A total media blackout was enacted for the entire stay. Fishing poles replaced TV, computer games were traded for a kayak, and nature walks were conducted rain or shine. Six kids under age 8 shared beds and sleeping bags while Husband and I slept in a tent on the porch. After the first chilly night, I stole all the blankets off of everyone else’s bed and stacked them up in the tent like The Princess and the Pea, wherein I played the role of both princess and pea. Books were read and many bowls of ice cream were consumed. Contentious Scrabble games, inflamed by questionable scorekeeping, were eventually tempered by wine and exhaustion.
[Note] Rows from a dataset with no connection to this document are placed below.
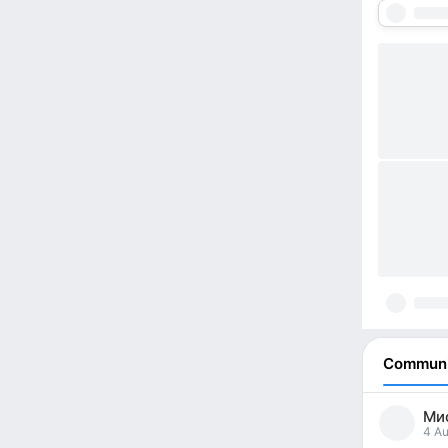
Communi
Мис
4 Au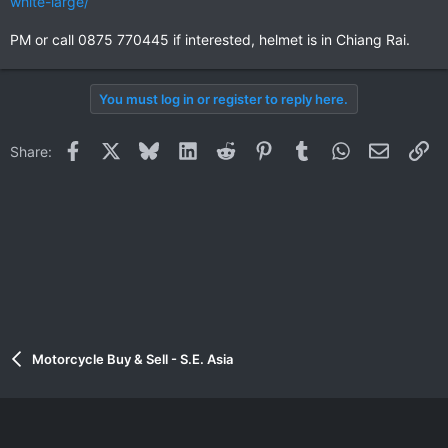
white-large/
PM or call 0875 770445 if interested, helmet is in Chiang Rai.
You must log in or register to reply here.
Facebook
X
Bluesky
LinkedIn
Reddit
Pinterest
Tumblr
WhatsApp
Email
Li
Share:
Motorcycle Buy & Sell - S.E. Asia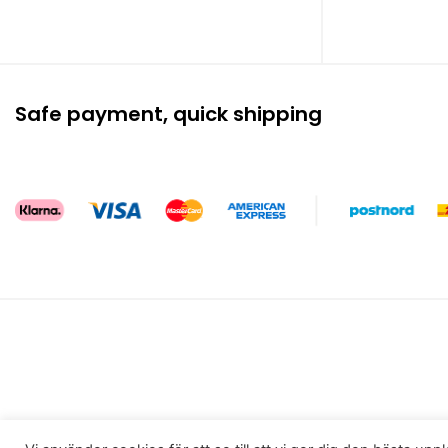
Safe payment, quick shipping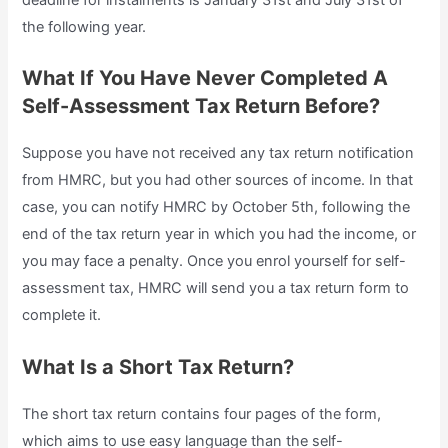
the following year.
What If You Have Never Completed A
Self-Assessment Tax Return Before?
Suppose you have not received any tax return notification
from HMRC, but you had other sources of income. In that
case, you can notify HMRC by October 5th, following the
end of the tax return year in which you had the income, or
you may face a penalty. Once you enrol yourself for self-
assessment tax, HMRC will send you a tax return form to
complete it.
What Is a Short Tax Return?
The short tax return contains four pages of the form,
which aims to use easy language than the self-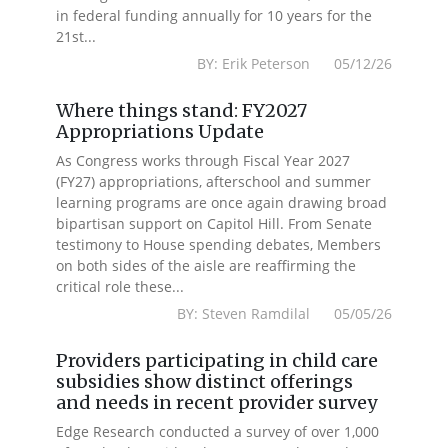
in federal funding annually for 10 years for the
21st...
BY: Erik Peterson 05/12/26
Where things stand: FY2027
Appropriations Update
As Congress works through Fiscal Year 2027
(FY27) appropriations, afterschool and summer
learning programs are once again drawing broad
bipartisan support on Capitol Hill. From Senate
testimony to House spending debates, Members
on both sides of the aisle are reaffirming the
critical role these...
BY: Steven Ramdilal 05/05/26
Providers participating in child care
subsidies show distinct offerings
and needs in recent provider survey
Edge Research conducted a survey of over 1,000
All three couples brought our CSA shares from Waltham Fields and Lindentree Farm, and we somehow managed to consume all 19 pounds of tomatoes by way of pasta sauce, ratatouille, gazpacho, BLTs, salads, and countless tomato sandwiches of toasted Italian bread, warm mayo, slabs of ripe heirlooms, salt, pepper, and nothing more. But here’s the other dish that made us swoon: Angel hair pasta tossed with raw cherry tomatoes macerated in a garlic and basil slurry. It’s a lake house tradition that I daresay should extend beyond the lake. Not only is it virtually no effort at all, but it’s a great way to enjoy the last of the season’s sungolds.
Angel Hair Pasta with Cherry Tomatoes, Garlic, and Basil
So good you could even skip the cheese!
1 lb. angel hair pasta
4 pints cherry tomatoes, halved
½ cup extra-virgin olive oil
6 cloves garlic, pressed or minced
¼ cup fresh basil, chopped
Red pepper flakes to taste
Salt and pepper to taste
½ cup grated Parmesan cheese
Marinate tomatoes in olive oil, garlic, basil, red pepper flakes, salt, and pepper for 4-6 hours. Boil angel hair in salted water until al dente. Drain, then toss with tomato mixture and as much Parmesan as desired.
Source: Adapted from The New York Times and Jean Halberstam of Nantucket.
My favorite kind of meal and I have a basket of cherry tomatoes and regular tomatoes sitting on my counter from a neighbor. This is definitely tonight's dinner!
I think we're related in a Family Tree kind of way -- was your aunt Maggie (Margie to us) Bellafronto? Her husband is my 1st cousin.